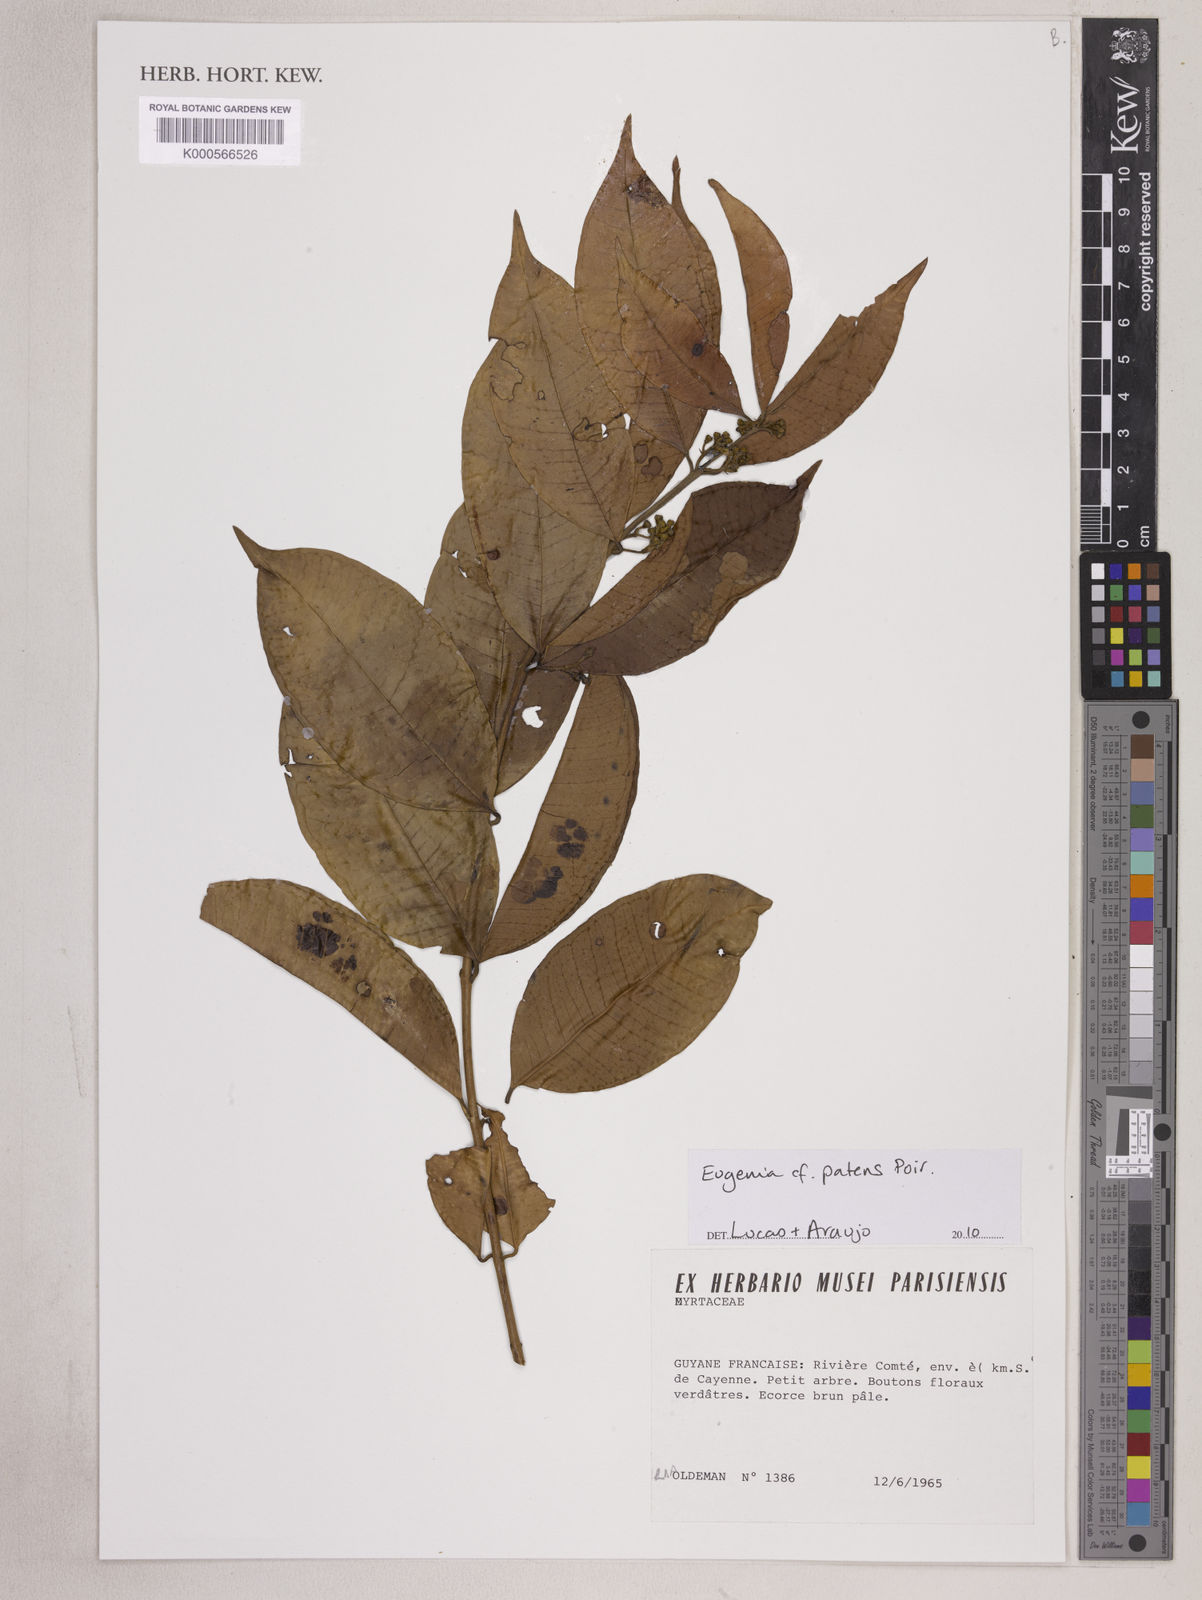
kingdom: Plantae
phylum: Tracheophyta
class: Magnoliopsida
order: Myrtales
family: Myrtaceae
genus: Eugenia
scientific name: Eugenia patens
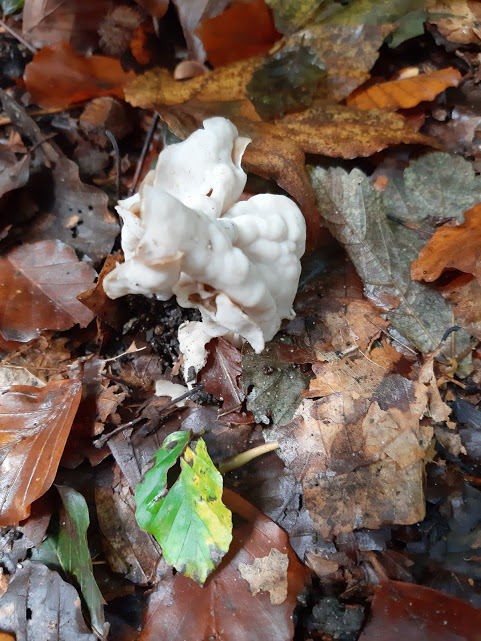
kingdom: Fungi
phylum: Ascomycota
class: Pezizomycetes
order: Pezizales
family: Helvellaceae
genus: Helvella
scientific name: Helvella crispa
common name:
_ _ _ _ _
### Problem requirements
Reproduce every line of the records above verbatim, omitting the pictures.

### Exercise answer
kingdom: Plantae
phylum: Tracheophyta
class: Magnoliopsida
order: Myrtales
family: Myrtaceae
genus: Eugenia
scientific name: Eugenia patens
kingdom: Fungi
phylum: Ascomycota
class: Pezizomycetes
order: Pezizales
family: Helvellaceae
genus: Helvella
scientific name: Helvella crispa
common name:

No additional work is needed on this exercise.